You realize how visual of a sport foiling is when you can’t really see – that may sound obvious but really in the dark you recognize that although foiling taps you into so much unseen wave energy that surfing skips over, your direct feel on the wave’s mood is muted. In surfing you are set into the belly of the energy, you can feel the angry bumps and hold onto the wall with your hands, digging your body deeper into the face. Riding this new kit, which was specifically designed to be flatter, faster, and with near unlimited speed was at first tricky. Pulls 1-5 were explosive, the stall speed was incredibly high, maybe in the low 20s, and required some refocusing.

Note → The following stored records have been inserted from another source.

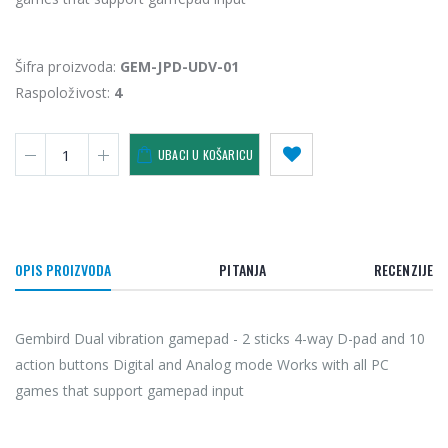
Šifra proizvoda:
GEM-JPD-UDV-01
Raspoloživost:
4
UBACI U KOŠARICU
OPIS PROIZVODA
PITANJA
RECENZIJE
Gembird Dual vibration gamepad - 2 sticks 4-way D-pad and 10
action buttons Digital and Analog mode Works with all PC
games that support gamepad input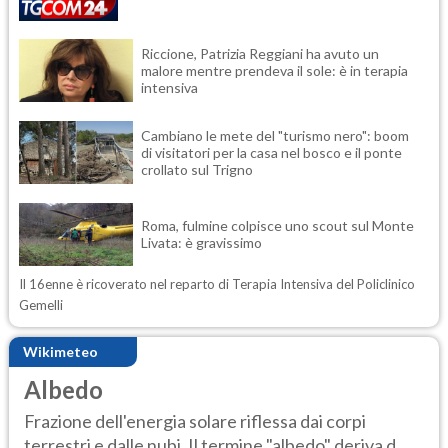
Riccione, Patrizia Reggiani ha avuto un
malore mentre prendeva il sole: è in terapia
intensiva
Cambiano le mete del "turismo nero": boom
di visitatori per la casa nel bosco e il ponte
crollato sul Trigno
Roma, fulmine colpisce uno scout sul Monte
Livata: è gravissimo
Il 16enne è ricoverato nel reparto di Terapia Intensiva del Policlinico
Gemelli
Wikimeteo
Albedo
Frazione dell'energia solare riflessa dai corpi
terrestri e dalle nubi. Il termine "albedo" deriva d...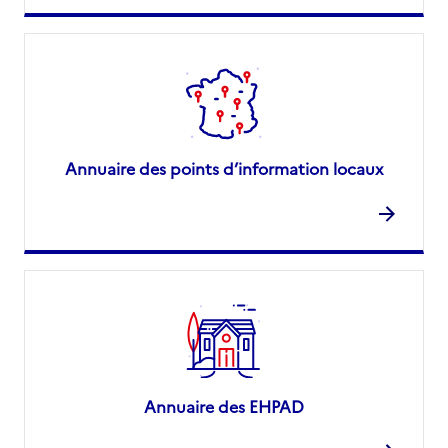
Annuaire des points d’information locaux
Annuaire des EHPAD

Once up, the speed shrunk the mast size to feel about 24”, speed also let the water column climb down the mast and cause a breach much more quickly than expected. Finally, there was an adjustment to the speed on the wave, the first 3-4 waves I was set uncomfortably deep and somehow ended up on the shoulder for the majority of the ride. Of course, in the back of my mind, I didn’t want to take a tour of the inside reef searching for the all-black board in the dark – this certainly would be a lost cause.

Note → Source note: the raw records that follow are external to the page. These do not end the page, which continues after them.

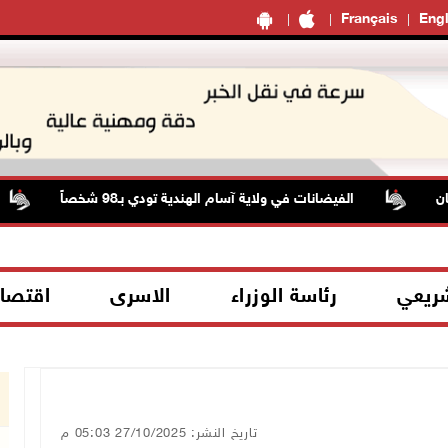
Français
Engl
الفيضانات في ولاية آسام الهندية تودي بـ98 شخصاً
شريعي
رئاسة الوزراء
الاسرى
اقتصا
تاريخ النشر: 27/10/2025 05:03 م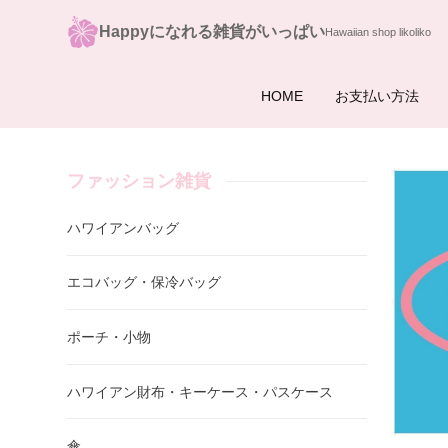
Happyになれる雑貨がいっぱい
HOME
お支払い方法
ファッション雑貨
ハワイアンバッグ
エコバッグ・保冷バッグ
ポーチ・小物
ハワイアン財布・キーケース・パスケース
傘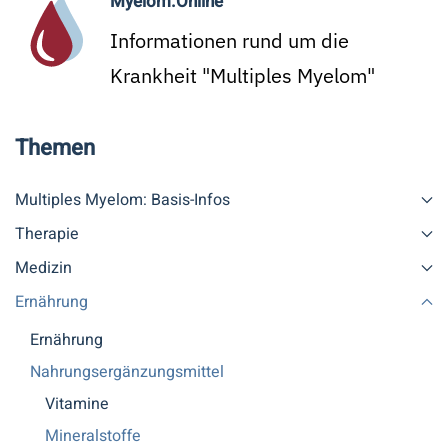
Myelom.Online
Informationen rund um die
Krankheit "Multiples Myelom"
Themen
Multiples Myelom: Basis-Infos
Therapie
Medizin
Ernährung
Ernährung
Nahrungsergänzungsmittel
Vitamine
Mineralstoffe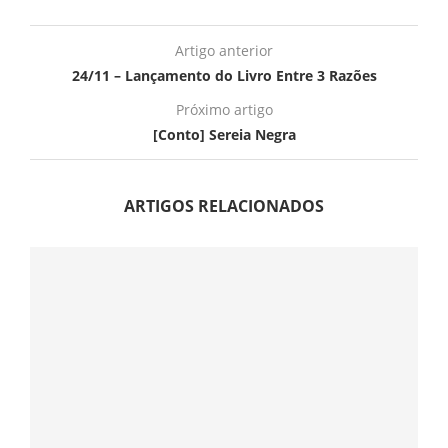
Artigo anterior
24/11 – Lançamento do Livro Entre 3 Razões
Próximo artigo
[Conto] Sereia Negra
ARTIGOS RELACIONADOS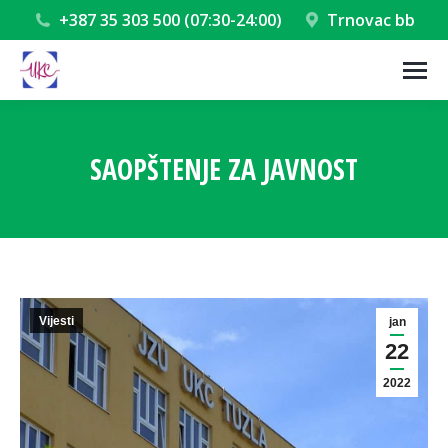
+387 35 303 500 (07:30-24:00)
Trnovac bb
SAOPŠTENJE ZA JAVNOST
You are here:
Vijesti
jan
22
2022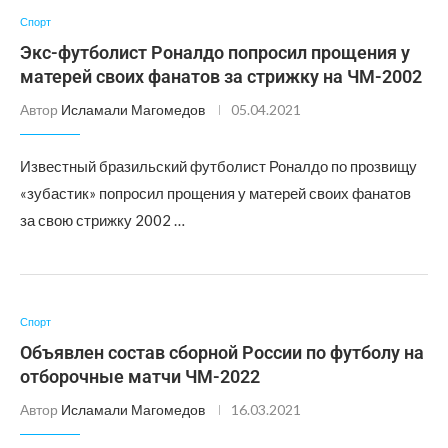
Спорт
Экс-футболист Роналдо попросил прощения у
матерей своих фанатов за стрижку на ЧМ-2002
Автор
Исламали Магомедов
05.04.2021
Известный бразильский футболист Роналдо по прозвищу
«зубастик» попросил прощения у матерей своих фанатов
за свою стрижку 2002 …
Спорт
Объявлен состав сборной России по футболу на
отборочные матчи ЧМ-2022
Автор
Исламали Магомедов
16.03.2021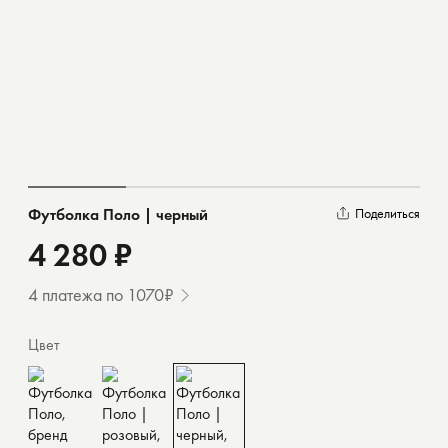
Футболка Поло | черный
Поделиться
4 280 ₽
4 платежа по 1070₽
Цвет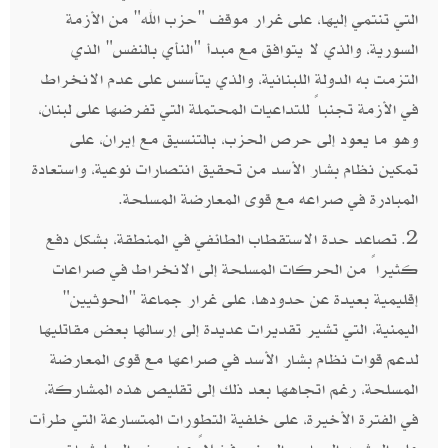
التي تنتمي إليها، على غرار موقف "حزب الله" من الأزمة
السورية، والذي لا يتوافق مع مبدأ "النأي بالنفس" الذي
التزمت به الدولة اللبنانية، والذي يتأسس على عدم الانخراط
في الأزمة تجنباً للتداعيات المحتملة التي تفرضها على لبنان،
وهو ما يعود إلى حرص الحزب، بالتنسيق مع إيران، على
تمكين نظام بشار الأسد من تحقيق انتصارات نوعية، واستعادة
المبادرة في صراعه مع قوى المعارضة المسلحة.
2. تصاعد حدة الاستقطاب الطائفي في المنطقة، بشكل دفع
كثيراً من الحركات المسلحة إلى الانخراط في صراعات
إقليمية بعيدة عن حدودها، على غرار جماعة "الحوثيين"
اليمنية، التي تشير تقديرات عديدة إلى إرسالها بعض مقاتليها
لدعم قوات نظام بشار الأسد في صراعها مع قوى المعارضة
المسلحة، رغم اتجاهها بعد ذلك إلى تقليص هذه المشاركة،
في الفترة الأخيرة، على خلفية التطورات المتسارعة التي طرأت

The surfers began to arrive and sus out the conditions, so by necessity we took the ski deep, way deep. The goal was to be so far up the point that the engine roar could not even be intelligible. So perhaps another eighth of a mile up the point we were indeed quietly alone and in a new section I had never ridden before. The gear felt good, so we let a good 20-30 minutes pass in search of a wide swinger.

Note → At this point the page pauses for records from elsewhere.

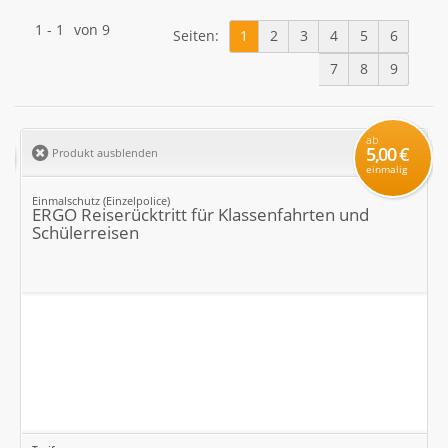
1
-
1
von
9
Seiten:
1
2
3
4
5
6
7
8
9
ab
5,00 €
Produkt ausblenden
einmalig
Einmalschutz (Einzelpolice)
ERGO Reiserücktritt für Klassenfahrten und
Schülerreisen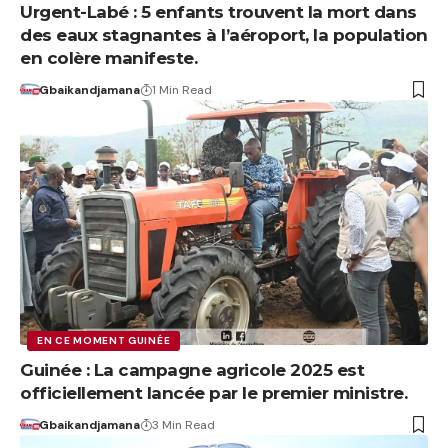
Urgent-Labé : 5 enfants trouvent la mort dans
des eaux stagnantes à l’aéroport, la population
en colère manifeste.
Gbaikandjamana
1 Min Read
EN CE MOMENT GUINÉE
Guinée : La campagne agricole 2025 est
officiellement lancée par le premier ministre.
Gbaikandjamana
3 Min Read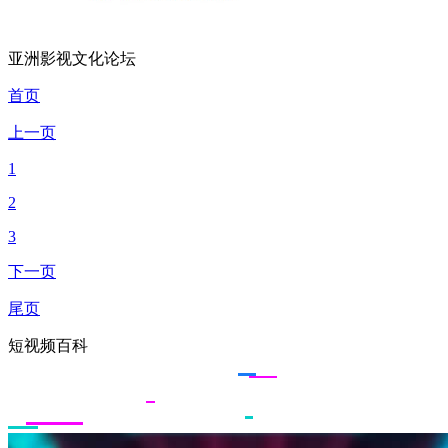
亚洲影视文化论坛
首页
上一页
1
2
3
下一页
尾页
短视频百科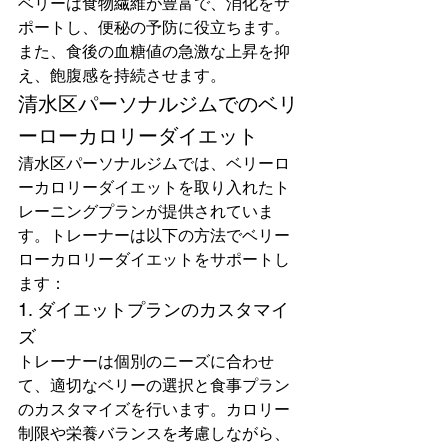
ベリーは食物繊維が豊富で、消化をサ
ポートし、便秘の予防に役立ちます。
また、食後の血糖値の急激な上昇を抑
え、飽腹感を持続させます。
清水区パーソナルジムでのベリ
ーローカロリーダイエット
清水区パーソナルジムでは、ベリーロ
ーカロリーダイエットを取り入れたト
レーニングプランが提供されていま
す。トレーナーは以下の方法でベリー
ローカロリーダイエットをサポートし
ます：
1. ダイエットプランのカスタマイ
ズ
トレーナーは個別のニーズに合わせ
て、適切なベリーの選択と食事プラン
のカスタマイズを行います。カロリー
制限や栄養バランスを考慮しながら、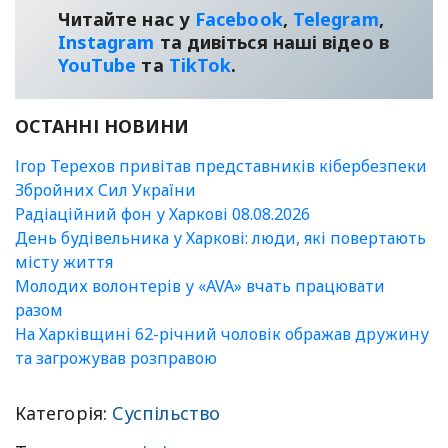
Читайте нас у
Facebook
,
Telegram
,
Instagram
та дивіться наші відео в
YouТube
та
TikTok
.
ОСТАННІ НОВИНИ
Ігор Терехов привітав представників кібербезпеки
Збройних Сил України
Радіаційний фон у Харкові 08.08.2026
День будівельника у Харкові: люди, які повертають
місту життя
Молодих волонтерів у «AVA» вчать працювати
разом
На Харківщині 62-річний чоловік ображав дружину
та загрожував розправою
Категорія:
Суспільство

I was set deeper than I have ever been in any watercraft. I let go of the rope with about 100’ of shoulder reeling ahead of me. Amazingly one deep bottom turn brought me through… the incredible thing about riding gear so suited for these higher speeds is that, once dialed, it effectively shrinks the feel of the wave and the length of the lineup. It was the closest feeling to surfing I have felt in foiling. And strangely this well-overhead wave felt shoulder high and playful. Reaching the shoulder, another 50’ section reared, and I decided to go for it and work through the whitewash. Incredibly, and without noticing, while fighting around the section I ended up shooting way past the surfers and the boats, through the Shishkabobs end section and out into the channel. Ecstatic and with a jump, I steered into the channel to await my pickup, but to my surprise, the energy return from the foil was incredibly elastic. The speed from the wave easily held through the flats and now out to sea. I connected a two-for-one! And then a third. The foil is so streamlined that at speed it became incredibly easy to pump. We ran it on repeat all morning – and then again the next day.
Badum, badum, badum… the island tides and winds and swells all coalesce and call for a different type of foiling each morning and each evening. When you can dance to this rhythm there is no more wonderful place to be a foiler.